### THE TASKS
1. In the service latency passage, rewrite the paragraph beginning "Most Internet services are pretty simple" as a short bulleted list that keeps its main facts.
2. Please decide whether each statement agrees with the service latency passage, answering yes or no and quoting the deciding words: (a) Engineers have made major progress on improving the speed of light. (b) Bad deployments and human errors are named among the things that affect latency. (c) The passage holds that all latencies come from limits of the physical world.
3. Translate this sentence from the service latency passage into Spanish: "You can’t improve what you can’t measure, so let’s get to measuring some latencies."

Understanding service latencies via TCP analysis

Latency is the root of all that is evil on the Internet… or so the saying goes. CPUs get faster, storage gets cheaper, IOPS are more plentiful, yet we feeble engineers have done close to nothing on improving the speed of light. While there is certainly a lower-bound to latencies rooted in the physical world, many of the latencies of today’s services (delivered both globally and within the datacenter) have latencies that are affected by things that are under our control. From a low level to a high level latencies suffer from service capacity issues, routing issues, systems and network tuning issues, bad code, bad deployments, human errors and even usage errors. You can’t improve what you can’t measure, so let’s get to measuring some latencies.

Most Internet services are pretty simple; a client calls you up and asks a question and you provide an answer. Due to this incredibly common pattern and the nuances of HTTP, it turns out to be trivial to measure service response times with nothing more than a packet sniffer (e.g. tcpdump).

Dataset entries
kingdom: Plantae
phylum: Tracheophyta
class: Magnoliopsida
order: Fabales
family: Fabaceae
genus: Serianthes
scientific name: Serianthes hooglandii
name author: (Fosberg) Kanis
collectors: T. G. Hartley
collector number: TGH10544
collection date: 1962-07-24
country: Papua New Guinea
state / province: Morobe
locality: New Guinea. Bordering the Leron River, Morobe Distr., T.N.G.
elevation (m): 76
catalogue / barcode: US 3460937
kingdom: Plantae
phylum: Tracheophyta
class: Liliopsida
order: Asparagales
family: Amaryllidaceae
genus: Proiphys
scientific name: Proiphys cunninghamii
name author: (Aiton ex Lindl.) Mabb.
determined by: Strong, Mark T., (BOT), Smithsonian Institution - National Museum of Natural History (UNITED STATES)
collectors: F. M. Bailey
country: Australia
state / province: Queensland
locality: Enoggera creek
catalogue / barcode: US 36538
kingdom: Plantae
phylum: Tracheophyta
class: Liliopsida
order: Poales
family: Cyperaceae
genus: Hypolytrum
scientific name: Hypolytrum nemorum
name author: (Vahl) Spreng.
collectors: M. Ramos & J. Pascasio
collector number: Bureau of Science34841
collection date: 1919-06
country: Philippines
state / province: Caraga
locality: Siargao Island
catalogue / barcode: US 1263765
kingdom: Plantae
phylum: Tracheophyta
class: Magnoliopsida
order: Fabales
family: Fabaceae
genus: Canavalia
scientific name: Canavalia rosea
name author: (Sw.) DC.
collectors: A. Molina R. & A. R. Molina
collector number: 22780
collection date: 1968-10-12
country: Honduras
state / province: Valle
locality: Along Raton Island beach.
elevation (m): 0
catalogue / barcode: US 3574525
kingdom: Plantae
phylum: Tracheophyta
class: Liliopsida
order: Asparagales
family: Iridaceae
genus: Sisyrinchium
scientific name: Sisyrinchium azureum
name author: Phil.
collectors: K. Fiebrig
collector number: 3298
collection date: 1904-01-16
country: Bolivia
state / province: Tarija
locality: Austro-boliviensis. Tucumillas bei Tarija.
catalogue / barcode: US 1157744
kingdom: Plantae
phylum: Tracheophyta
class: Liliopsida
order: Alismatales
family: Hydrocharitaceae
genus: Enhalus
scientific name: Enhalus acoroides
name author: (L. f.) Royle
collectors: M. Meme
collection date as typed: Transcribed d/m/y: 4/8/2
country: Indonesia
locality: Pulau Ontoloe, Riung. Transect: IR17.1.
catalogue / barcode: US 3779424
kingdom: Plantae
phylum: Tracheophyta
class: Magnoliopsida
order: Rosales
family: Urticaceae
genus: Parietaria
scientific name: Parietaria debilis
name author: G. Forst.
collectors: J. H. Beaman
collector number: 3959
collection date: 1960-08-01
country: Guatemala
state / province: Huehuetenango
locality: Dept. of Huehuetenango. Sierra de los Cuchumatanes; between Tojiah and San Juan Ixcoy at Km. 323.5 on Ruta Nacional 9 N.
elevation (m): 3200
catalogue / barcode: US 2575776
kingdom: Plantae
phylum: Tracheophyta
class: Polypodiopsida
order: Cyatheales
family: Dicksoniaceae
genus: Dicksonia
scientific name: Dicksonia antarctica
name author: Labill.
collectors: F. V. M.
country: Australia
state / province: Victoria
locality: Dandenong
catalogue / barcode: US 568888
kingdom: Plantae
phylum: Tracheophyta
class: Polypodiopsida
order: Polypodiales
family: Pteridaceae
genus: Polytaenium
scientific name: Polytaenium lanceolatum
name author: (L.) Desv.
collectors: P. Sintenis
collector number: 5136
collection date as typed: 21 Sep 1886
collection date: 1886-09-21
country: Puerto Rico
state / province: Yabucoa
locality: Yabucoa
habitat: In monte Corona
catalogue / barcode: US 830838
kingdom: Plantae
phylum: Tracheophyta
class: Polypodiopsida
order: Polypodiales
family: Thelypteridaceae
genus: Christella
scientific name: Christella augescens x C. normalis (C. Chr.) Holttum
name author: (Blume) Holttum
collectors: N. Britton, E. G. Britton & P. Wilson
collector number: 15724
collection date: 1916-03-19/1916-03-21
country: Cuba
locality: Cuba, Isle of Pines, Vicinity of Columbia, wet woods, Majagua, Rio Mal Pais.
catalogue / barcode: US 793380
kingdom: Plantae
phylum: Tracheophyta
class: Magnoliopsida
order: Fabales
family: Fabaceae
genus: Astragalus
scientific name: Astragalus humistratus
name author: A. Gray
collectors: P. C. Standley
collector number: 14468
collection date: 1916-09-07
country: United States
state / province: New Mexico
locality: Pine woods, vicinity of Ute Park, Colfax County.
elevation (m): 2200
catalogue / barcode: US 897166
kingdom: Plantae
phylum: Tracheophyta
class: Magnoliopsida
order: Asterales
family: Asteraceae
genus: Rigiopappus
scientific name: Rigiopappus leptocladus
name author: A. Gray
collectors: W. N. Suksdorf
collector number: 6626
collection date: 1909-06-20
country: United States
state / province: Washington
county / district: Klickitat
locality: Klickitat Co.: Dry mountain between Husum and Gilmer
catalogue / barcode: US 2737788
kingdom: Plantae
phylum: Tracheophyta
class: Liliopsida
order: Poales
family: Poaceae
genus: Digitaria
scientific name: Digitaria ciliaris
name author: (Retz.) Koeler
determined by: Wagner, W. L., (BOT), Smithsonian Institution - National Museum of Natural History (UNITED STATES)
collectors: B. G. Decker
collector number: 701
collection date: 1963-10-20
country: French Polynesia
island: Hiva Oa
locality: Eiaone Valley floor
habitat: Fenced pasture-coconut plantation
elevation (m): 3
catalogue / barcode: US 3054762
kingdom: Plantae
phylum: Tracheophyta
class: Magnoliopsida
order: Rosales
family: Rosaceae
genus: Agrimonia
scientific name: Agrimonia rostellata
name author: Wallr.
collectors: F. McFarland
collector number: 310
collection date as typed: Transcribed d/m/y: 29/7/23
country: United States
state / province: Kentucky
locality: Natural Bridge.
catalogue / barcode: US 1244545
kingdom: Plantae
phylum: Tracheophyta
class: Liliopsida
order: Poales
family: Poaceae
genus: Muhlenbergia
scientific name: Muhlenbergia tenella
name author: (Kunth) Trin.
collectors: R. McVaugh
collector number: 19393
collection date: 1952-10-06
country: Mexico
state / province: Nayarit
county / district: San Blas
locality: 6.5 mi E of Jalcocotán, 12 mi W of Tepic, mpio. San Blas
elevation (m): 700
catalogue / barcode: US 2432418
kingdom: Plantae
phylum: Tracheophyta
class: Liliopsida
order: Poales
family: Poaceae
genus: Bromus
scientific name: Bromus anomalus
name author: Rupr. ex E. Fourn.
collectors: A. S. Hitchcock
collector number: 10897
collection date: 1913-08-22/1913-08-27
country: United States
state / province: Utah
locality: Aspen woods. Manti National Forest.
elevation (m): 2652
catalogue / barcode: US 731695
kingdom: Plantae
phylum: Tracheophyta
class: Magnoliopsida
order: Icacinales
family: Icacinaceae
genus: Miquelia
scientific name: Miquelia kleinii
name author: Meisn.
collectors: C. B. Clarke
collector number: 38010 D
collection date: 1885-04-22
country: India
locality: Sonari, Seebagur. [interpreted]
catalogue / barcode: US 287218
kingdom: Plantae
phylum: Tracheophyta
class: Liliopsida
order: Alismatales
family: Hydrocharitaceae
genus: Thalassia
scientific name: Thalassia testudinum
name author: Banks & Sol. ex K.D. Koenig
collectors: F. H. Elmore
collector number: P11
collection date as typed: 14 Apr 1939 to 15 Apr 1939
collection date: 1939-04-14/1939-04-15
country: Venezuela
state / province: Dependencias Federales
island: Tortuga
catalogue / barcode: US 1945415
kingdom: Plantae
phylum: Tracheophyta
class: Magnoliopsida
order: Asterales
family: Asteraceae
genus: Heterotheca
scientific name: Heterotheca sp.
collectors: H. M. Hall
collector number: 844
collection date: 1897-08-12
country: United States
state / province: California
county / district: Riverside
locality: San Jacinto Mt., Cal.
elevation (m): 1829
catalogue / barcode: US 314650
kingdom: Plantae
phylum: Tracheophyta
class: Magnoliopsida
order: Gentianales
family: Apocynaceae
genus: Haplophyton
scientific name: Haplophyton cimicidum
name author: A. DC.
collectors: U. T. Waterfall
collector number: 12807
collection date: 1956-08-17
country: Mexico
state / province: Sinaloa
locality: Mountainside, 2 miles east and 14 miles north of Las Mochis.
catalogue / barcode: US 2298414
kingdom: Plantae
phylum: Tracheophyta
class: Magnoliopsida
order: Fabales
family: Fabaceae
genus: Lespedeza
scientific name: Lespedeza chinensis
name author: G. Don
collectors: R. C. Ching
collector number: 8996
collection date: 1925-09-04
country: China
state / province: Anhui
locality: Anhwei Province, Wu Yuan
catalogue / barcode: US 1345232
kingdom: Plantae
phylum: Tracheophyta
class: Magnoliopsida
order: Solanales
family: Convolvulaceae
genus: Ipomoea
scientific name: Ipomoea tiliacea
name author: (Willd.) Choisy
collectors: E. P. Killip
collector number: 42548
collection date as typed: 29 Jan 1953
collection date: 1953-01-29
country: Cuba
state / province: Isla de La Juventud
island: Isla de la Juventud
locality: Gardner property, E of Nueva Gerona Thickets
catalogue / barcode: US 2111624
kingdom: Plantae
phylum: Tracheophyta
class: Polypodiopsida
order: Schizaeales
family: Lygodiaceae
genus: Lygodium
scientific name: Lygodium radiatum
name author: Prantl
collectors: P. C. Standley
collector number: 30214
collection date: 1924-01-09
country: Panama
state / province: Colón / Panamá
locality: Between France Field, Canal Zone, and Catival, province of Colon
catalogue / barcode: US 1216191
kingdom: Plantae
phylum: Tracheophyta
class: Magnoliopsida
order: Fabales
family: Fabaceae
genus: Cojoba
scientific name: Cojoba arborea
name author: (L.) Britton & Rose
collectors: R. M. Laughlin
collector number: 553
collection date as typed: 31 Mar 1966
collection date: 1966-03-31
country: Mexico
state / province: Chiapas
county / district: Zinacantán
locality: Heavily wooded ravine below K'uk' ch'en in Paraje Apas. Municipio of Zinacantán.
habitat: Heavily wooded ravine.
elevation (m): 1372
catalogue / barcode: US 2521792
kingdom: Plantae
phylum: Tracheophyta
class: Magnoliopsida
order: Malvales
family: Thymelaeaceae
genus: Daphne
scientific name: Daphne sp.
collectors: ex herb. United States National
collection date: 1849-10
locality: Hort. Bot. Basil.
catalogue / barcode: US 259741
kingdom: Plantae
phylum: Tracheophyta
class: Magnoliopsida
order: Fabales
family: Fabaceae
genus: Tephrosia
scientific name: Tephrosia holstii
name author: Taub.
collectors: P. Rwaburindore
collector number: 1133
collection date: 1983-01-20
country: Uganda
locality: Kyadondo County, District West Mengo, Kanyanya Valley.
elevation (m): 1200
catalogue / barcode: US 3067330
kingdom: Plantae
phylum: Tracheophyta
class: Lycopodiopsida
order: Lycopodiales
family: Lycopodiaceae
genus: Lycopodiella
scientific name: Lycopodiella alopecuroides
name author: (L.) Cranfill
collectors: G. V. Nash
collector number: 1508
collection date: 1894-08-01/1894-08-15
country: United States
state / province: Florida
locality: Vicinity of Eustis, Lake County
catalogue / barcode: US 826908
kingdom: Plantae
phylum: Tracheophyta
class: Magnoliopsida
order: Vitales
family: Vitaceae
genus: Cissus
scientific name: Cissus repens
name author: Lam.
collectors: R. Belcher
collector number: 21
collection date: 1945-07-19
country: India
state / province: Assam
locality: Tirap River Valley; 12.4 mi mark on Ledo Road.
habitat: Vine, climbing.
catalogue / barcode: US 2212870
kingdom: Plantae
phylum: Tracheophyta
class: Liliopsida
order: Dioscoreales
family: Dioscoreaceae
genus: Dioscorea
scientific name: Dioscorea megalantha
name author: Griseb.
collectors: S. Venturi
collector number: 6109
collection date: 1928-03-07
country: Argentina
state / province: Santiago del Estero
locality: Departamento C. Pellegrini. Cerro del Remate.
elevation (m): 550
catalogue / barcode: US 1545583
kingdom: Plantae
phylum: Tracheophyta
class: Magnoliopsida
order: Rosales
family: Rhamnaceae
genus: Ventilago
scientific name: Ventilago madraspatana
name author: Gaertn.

### ANSWERS IN ORDER
1.
- Most Internet services follow a simple pattern: a client asks a question and the service provides an answer.
- Because this pattern is so common, and because of the nuances of HTTP, measuring service response times is trivial.
- A packet sniffer such as tcpdump is all that is needed for the measurement.

2.
(a) No: "we feeble engineers have done close to nothing on improving the speed of light"
(b) Yes: "bad code, bad deployments, human errors and even usage errors"
(c) No: "have latencies that are affected by things that are under our control"

3. No se puede mejorar lo que no se puede medir, así que pongámonos a medir algunas latencias.